_Yönerge 1_
Aşağıdaki Kıbrıs Barış Harekâtı konulu metinde, Kıbrıs Türkünün bağımsızlık yolunda yaşadığı ve "Yılmadı." cümlesinden önce sayılan zorlukları eksiksiz sıralayınız.
_Yönerge 2_
Aşağıdaki Kıbrıs Barış Harekâtı konulu metinden, "Harekâtın Başbakanı Bülent" ifadesini içeren sözlerle başlayıp "Türklerini ziyaret etmektedir." ifadesinden sonra biten bölümü aynen yazınız.

• "Tarihi canlı bir savaş alanı, bir ideolojik çatışma bölgesi olmaktan kurtarmamız lazım"

Lefke’den Mektuplar – XXVII

blog-post-image
Bülent Ecevit Lefke Bölgesinde…

Kıbrıs Türkü bağımsızlığını kazanmak için çok mânialardan geçti. Aç kaldı, susuz kaldı, barınmasız kaldı, güvenlik sorunu yaşadı. Yılmadı. Silah bulamadı, ilkel silahlarla mücadele verdi. Zorluklar içinde silah üretmesini bildi. Lideriyle, aydınıyla, önderleriyle bir oldu, birlik oldu.

Gün geldi “boğazı sıkıldı” “nefes alamaz” oldu. Yüzünü Kuzey’e tuttu, doğa kanunlarına aykırı olarak oradan “güneşin doğmasını” bekledi. Bu bekleyişiyle, “bekledim de gelmedin” türküsünü radyolarında seslendiren Rumlar dalga geçti. Ha bugün, ha yarın, ha bu sabah, ha bu akşam diye diye günler, aylar, yıllar geçti. Kıbrıs Türkü üzüldü ama bir gün geleceğine inandığı kardeşleri için bekleyişini sürdürdü. Ve bir sabah uyandığında hasretini çektiği uçak sesini, özlediği Mehmetçiğinin çıkartma haberini duydu. “Bir gece ansızın gelebilirim” diyen kanı bir, canı bir kardeşleri sözlerini tutup gelmişlerdi. Kıbrıs’taki soydaşlarına karşı uygulanan vahşeti durdurmak ve ayrıca barışı getirmek için Türkiye Cumhuriyeti Temmuz ve Ağustos 1974’te Ada’ya çıkartma yapmıştı. Artık Mücahitle Mehmetçik el ele vermişti. Başbakan Bülent Ecevit’in, “Biz adaya barışı götürüyoruz” diye başlayan konuşması tüm dünyada yankılandığı gibi Kıbrıs’a da ulaşmıştı.

Kıbrıslı Türkler yıllarca çektikleri acıdan sonra oluşan yeni güvenli durumdan memnunlardı. Artık güven içinde yaşayabilir, bağımsız devletlerini ilan edebilirlerdi.

O gün ve sonrasında Harekâtın gerçekleşmesinde rol oynayan Türkiyeli liderler, komutanlar, devlet yetkilileri Kıbrıs Türkleri arasında önemli itibar kazanmışlardı. İsimleri çocuklarına veriliyor, sokak isimleri verilirken o isimler tercih ediliyor, kurumlarda, kahvelerde, evlerde resimleri asılıyordu…

Harekâtın Başbakanı Bülent Ecevit sembol bir isme çevrilmişti. “Karaoğlan” namı Kıbrıs’ta dalga dalga yayılıyordu. Böyle bir ortamda 1975 yılının başlarında Kıbrıs Barış Harekâtının başbakanı, “Karaoğlan” Bülent Ecevit yılbaşında Kıbrıs’tadır, Kıbrıs Türklerini ziyaret etmektedir.

Bir veri dosyasının bölümü:

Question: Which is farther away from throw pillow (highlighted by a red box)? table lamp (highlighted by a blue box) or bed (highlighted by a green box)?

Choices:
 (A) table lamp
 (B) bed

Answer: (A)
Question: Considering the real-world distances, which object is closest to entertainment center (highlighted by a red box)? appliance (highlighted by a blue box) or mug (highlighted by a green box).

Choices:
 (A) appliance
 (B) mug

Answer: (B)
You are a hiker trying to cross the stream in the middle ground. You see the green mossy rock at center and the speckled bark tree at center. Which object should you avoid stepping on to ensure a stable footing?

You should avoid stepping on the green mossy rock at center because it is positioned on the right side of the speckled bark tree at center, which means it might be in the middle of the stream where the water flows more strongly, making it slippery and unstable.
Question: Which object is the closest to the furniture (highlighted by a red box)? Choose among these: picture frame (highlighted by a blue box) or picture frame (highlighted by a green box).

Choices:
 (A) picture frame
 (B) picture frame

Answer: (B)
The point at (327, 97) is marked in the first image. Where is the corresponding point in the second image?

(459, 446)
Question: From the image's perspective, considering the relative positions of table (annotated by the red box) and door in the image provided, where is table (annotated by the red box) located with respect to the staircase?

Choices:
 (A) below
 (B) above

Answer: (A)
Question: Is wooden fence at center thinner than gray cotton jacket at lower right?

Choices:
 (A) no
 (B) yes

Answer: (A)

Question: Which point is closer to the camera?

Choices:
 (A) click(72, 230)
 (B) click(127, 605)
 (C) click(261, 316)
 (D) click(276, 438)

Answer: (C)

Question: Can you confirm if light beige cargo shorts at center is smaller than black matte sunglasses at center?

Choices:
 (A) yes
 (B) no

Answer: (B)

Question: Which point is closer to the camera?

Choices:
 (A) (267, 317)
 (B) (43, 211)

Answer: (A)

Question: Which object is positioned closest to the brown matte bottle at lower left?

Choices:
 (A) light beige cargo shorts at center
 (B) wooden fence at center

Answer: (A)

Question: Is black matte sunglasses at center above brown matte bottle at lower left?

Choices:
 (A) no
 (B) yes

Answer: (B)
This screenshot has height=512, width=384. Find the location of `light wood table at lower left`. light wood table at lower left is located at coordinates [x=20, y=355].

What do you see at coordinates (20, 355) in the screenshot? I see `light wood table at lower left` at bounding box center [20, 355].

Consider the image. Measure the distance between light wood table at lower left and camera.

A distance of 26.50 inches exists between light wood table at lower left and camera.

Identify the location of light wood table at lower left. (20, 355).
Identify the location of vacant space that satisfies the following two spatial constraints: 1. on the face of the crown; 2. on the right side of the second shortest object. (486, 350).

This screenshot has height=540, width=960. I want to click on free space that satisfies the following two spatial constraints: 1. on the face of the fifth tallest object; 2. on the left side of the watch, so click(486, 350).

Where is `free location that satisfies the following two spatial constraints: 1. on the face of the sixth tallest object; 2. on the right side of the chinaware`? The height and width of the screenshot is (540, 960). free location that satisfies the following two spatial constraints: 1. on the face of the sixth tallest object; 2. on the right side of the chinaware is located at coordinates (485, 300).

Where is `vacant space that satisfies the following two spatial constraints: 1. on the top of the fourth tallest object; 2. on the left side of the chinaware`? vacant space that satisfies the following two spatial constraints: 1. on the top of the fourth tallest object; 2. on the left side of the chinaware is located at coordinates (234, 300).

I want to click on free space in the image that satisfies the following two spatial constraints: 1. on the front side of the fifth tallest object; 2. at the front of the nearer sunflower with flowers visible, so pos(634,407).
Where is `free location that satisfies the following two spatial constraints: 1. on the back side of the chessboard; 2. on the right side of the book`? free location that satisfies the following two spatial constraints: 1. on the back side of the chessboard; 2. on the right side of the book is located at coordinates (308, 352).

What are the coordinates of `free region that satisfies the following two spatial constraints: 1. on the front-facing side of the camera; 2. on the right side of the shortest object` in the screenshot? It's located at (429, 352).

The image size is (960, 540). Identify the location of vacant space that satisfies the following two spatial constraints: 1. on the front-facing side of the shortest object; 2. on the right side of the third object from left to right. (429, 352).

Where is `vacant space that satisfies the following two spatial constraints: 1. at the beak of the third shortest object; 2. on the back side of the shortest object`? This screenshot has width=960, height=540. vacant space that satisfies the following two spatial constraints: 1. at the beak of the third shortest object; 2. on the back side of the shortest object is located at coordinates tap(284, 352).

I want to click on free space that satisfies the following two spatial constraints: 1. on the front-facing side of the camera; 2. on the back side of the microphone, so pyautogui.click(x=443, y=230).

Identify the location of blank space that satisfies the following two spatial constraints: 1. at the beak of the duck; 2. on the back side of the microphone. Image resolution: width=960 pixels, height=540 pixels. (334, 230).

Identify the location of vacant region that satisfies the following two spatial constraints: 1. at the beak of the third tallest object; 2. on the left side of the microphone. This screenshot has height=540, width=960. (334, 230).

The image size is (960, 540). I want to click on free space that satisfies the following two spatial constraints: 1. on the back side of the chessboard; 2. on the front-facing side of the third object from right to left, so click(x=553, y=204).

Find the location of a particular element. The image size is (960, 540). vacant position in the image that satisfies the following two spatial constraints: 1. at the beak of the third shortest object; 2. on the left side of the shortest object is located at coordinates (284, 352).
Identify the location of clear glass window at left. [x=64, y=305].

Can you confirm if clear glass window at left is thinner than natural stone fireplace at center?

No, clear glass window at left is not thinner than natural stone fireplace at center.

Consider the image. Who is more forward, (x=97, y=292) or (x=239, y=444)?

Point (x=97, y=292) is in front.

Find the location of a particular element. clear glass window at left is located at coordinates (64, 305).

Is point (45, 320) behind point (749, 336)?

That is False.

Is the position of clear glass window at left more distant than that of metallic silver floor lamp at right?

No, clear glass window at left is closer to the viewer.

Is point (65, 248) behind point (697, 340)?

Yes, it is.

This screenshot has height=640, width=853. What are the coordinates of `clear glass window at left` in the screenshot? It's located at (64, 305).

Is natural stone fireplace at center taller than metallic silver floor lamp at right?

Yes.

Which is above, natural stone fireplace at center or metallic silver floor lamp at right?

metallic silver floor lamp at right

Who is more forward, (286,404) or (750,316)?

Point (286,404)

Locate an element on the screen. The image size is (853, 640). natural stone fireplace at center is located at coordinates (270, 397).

_Alıştırma Çıktısı 1_
- Aç kaldı
- Susuz kaldı
- Barınmasız kaldı
- Güvenlik sorunu yaşadı

_Alıştırma Çıktısı 2_
Harekâtın Başbakanı Bülent Ecevit sembol bir isme çevrilmişti. “Karaoğlan” namı Kıbrıs’ta dalga dalga yayılıyordu. Böyle bir ortamda 1975 yılının başlarında Kıbrıs Barış Harekâtının başbakanı, “Karaoğlan” Bülent Ecevit yılbaşında Kıbrıs’tadır, Kıbrıs Türklerini ziyaret etmektedir.